Copy the text of every entry below word for word, leaving out the pictures.

[Extracted records]
____________________
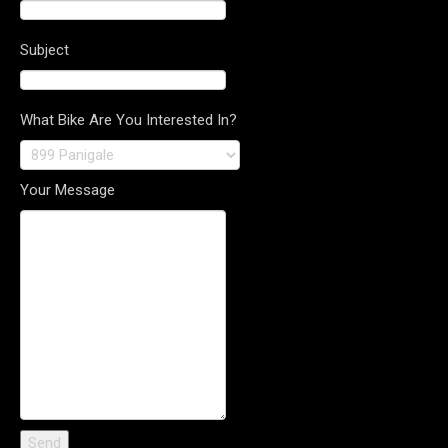
Subject
What Bike Are You Interested In?
Your Message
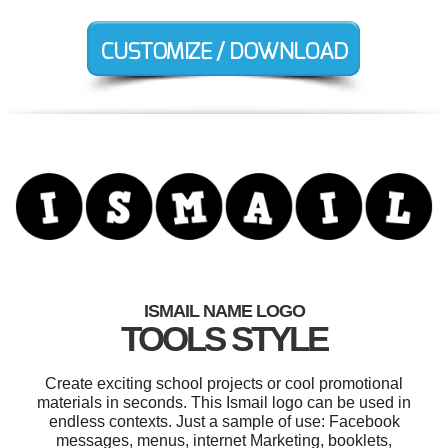
ISMAIL NAME LOGO
TOOLS STYLE
Create exciting school projects or cool promotional
materials in seconds. This Ismail logo can be used in
endless contexts. Just a sample of use: Facebook
messages, menus, internet Marketing, booklets,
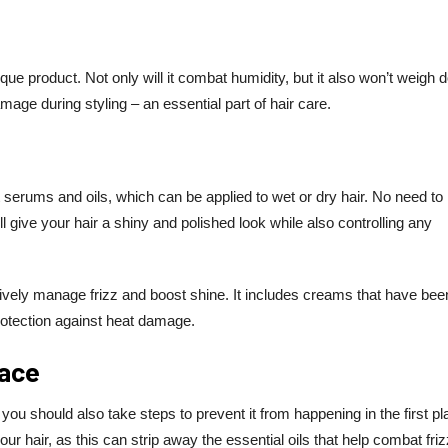
ique product. Not only will it combat humidity, but it also won’t weigh
amage during styling – an essential part of hair care.
serums and oils, which can be applied to wet or dry hair. No need to
 give your hair a shiny and polished look while also controlling any
ectively manage frizz and boost shine. It includes creams that have bee
rotection against heat damage.
lace
; you should also take steps to prevent it from happening in the first pl
r hair, as this can strip away the essential oils that help combat friz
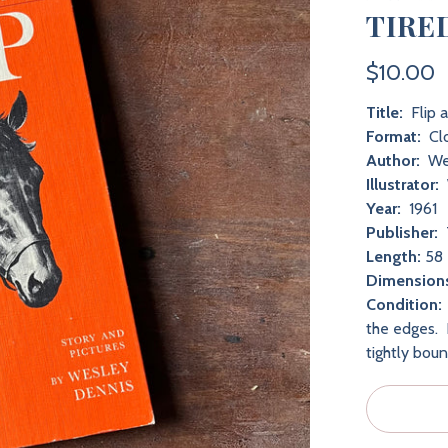
TIRE
$10.00
Title:
Flip 
Format:
Cl
Author:
We
Illustrator:
Year:
1961
Publisher:
Length:
58 
Dimension
Condition:
the edges. 
tightly bou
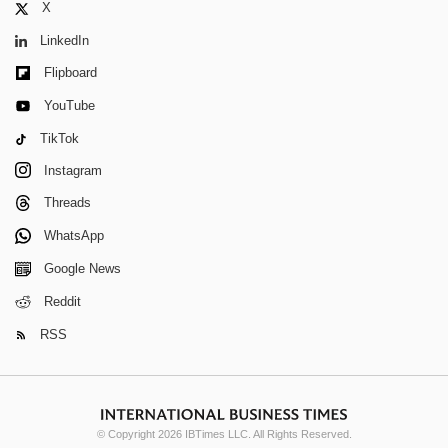
X
LinkedIn
Flipboard
YouTube
TikTok
Instagram
Threads
WhatsApp
Google News
Reddit
RSS
© Copyright 2026 IBTimes LLC. All Rights Reserved.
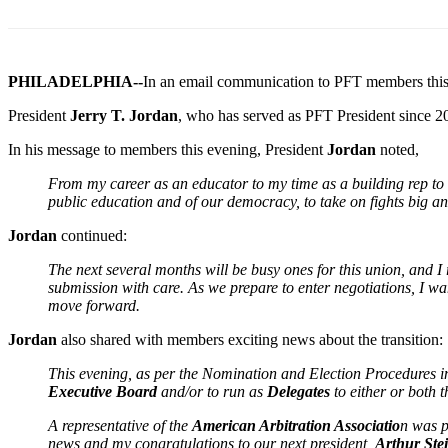
PHILADELPHIA--
In an email communication to PFT members thi
President
Jerry T. Jordan
, who has served as PFT President since 20
In his message to members this evening, President
Jordan
noted,
From my career as an educator to my time as a building rep to a 
public education and of our democracy, to take on fights big and
Jordan
continued:
The next several months will be busy ones for this union, and 
submission with care. As we prepare to enter negotiations, I wa
move forward.
Jordan
also shared with members exciting news about the transition:
This evening, as per the Nomination and Election Procedures in
Executive Board
and/or to run as
Delegates
to either or both
A representative of the
American Arbitration Associatio
n was p
news and my congratulations to our next president,
Arthur Ste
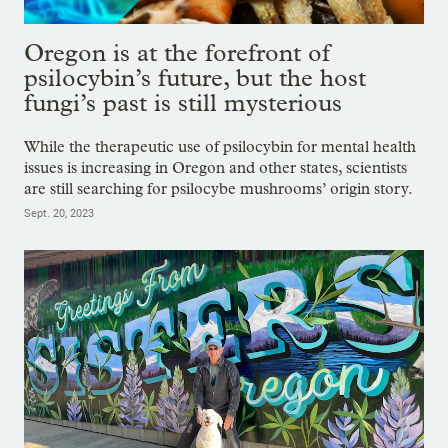
Oregon is at the forefront of
psilocybin’s future, but the host
fungi’s past is still mysterious
While the therapeutic use of psilocybin for mental health
issues is increasing in Oregon and other states, scientists
are still searching for psilocybe mushrooms’ origin story.
Sept. 20, 2023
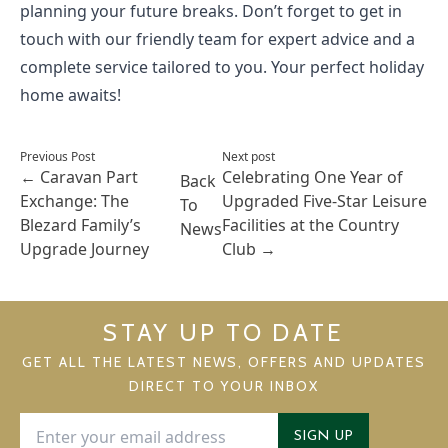
planning your future breaks. Don’t forget to get in
touch with our friendly team for expert advice and a
complete service tailored to you. Your perfect holiday
home awaits!
Previous Post
Next post
←
Caravan Part
Celebrating One Year of
Back
Exchange: The
Upgraded Five-Star Leisure
To
Blezard Family’s
Facilities at the Country
News
Upgrade Journey
Club
→
STAY UP TO DATE
GET ALL THE LATEST NEWS, OFFERS AND UPDATES
DIRECT TO YOUR INBOX
SIGN UP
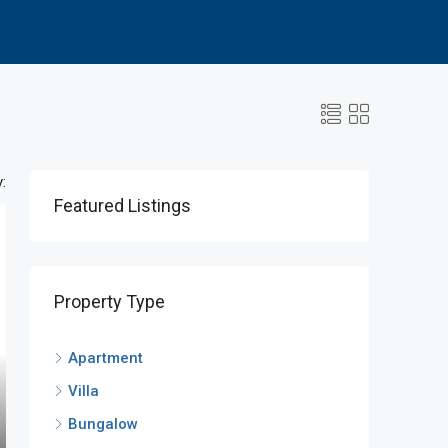
:
Featured Listings
Property Type
Apartment
Villa
Bungalow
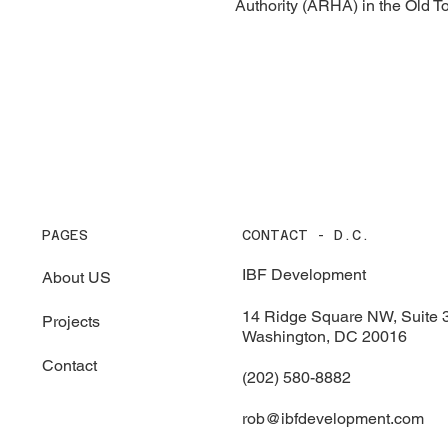
Authority (ARHA) in the Old 
PAGES
CONTACT - D.C.
IBF Development
About US
14 Ridge Square NW, Suite 
Projects
Washington, DC 20016
Contact
(202) 580-8882
rob@ibfdevelopment.com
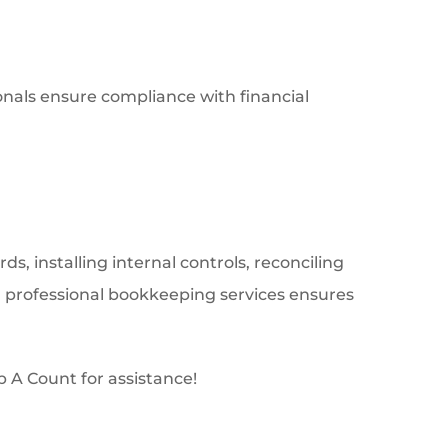
onals ensure compliance with financial
ds, installing internal controls, reconciling
g professional bookkeeping services ensures
 A Count for assistance!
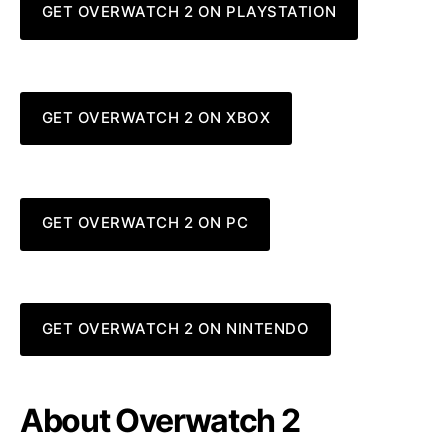
GET OVERWATCH 2 ON PLAYSTATION
GET OVERWATCH 2 ON XBOX
GET OVERWATCH 2 ON PC
GET OVERWATCH 2 ON NINTENDO
About Overwatch 2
____________________
- SOLUTION FOR THIS PROBLEM -
Subject
What Bike Are You Interested In?
Your Message
ISMAIL NAME LOGO
TOOLS STYLE
Create exciting school projects or cool promotional
materials in seconds. This Ismail logo can be used in
endless contexts. Just a sample of use: Facebook
messages, menus, internet Marketing, booklets,
ique product. Not only will it combat humidity, but it also won’t weigh
amage during styling – an essential part of hair care.
serums and oils, which can be applied to wet or dry hair. No need to
 give your hair a shiny and polished look while also controlling any
ectively manage frizz and boost shine. It includes creams that have bee
rotection against heat damage.
lace
; you should also take steps to prevent it from happening in the first pl
r hair, as this can strip away the essential oils that help combat friz
TIRE
$10.00
Title:
Flip 
Format:
Cl
Author:
We
Illustrator:
Year:
1961
Publisher:
Length:
58 
Dimension
Condition:
the edges. 
tightly bou
X
LinkedIn
Flipboard
YouTube
TikTok
Instagram
Threads
WhatsApp
Google News
Reddit
RSS
© Copyright 2026 IBTimes LLC. All Rights Reserved.
PHILADELPHIA--
In an email communication to PFT members thi
President
Jerry T. Jordan
, who has served as PFT President since 20
In his message to members this evening, President
Jordan
noted,
From my career as an educator to my time as a building rep to a 
public education and of our democracy, to take on fights big and
Jordan
continued:
The next several months will be busy ones for this union, and 
submission with care. As we prepare to enter negotiations, I wa
move forward.
Jordan
also shared with members exciting news about the transition:
This evening, as per the Nomination and Election Procedures in
Executive Board
and/or to run as
Delegates
to either or both
A representative of the
American Arbitration Associatio
n was p
news and my congratulations to our next president,
Arthur Ste
Oregon is at the forefront of
psilocybin’s future, but the host
fungi’s past is still mysterious
While the therapeutic use of psilocybin for mental health
issues is increasing in Oregon and other states, scientists
are still searching for psilocybe mushrooms’ origin story.
Sept. 20, 2023
planning your future breaks. Don’t forget to get in
touch with our friendly team for expert advice and a
complete service tailored to you. Your perfect holiday
home awaits!
Previous Post
Next post
←
Caravan Part
Celebrating One Year of
Back
Exchange: The
Upgraded Five-Star Leisure
To
Blezard Family’s
Facilities at the Country
News
Upgrade Journey
Club
→
STAY UP TO DATE
GET ALL THE LATEST NEWS, OFFERS AND UPDATES
DIRECT TO YOUR INBOX
SIGN UP
:
Featured Listings
Property Type
Apartment
Villa
Bungalow
Authority (ARHA) in the Old 
PAGES
CONTACT - D.C.
IBF Development
About US
14 Ridge Square NW, Suite 
Projects
Washington, DC 20016
Contact
(202) 580-8882
rob@ibfdevelopment.com
onals ensure compliance with financial
ds, installing internal controls, reconciling
g professional bookkeeping services ensures
 A Count for assistance!
GET OVERWATCH 2 ON PLAYSTATION
GET OVERWATCH 2 ON XBOX
GET OVERWATCH 2 ON PC
GET OVERWATCH 2 ON NINTENDO
About Overwatch 2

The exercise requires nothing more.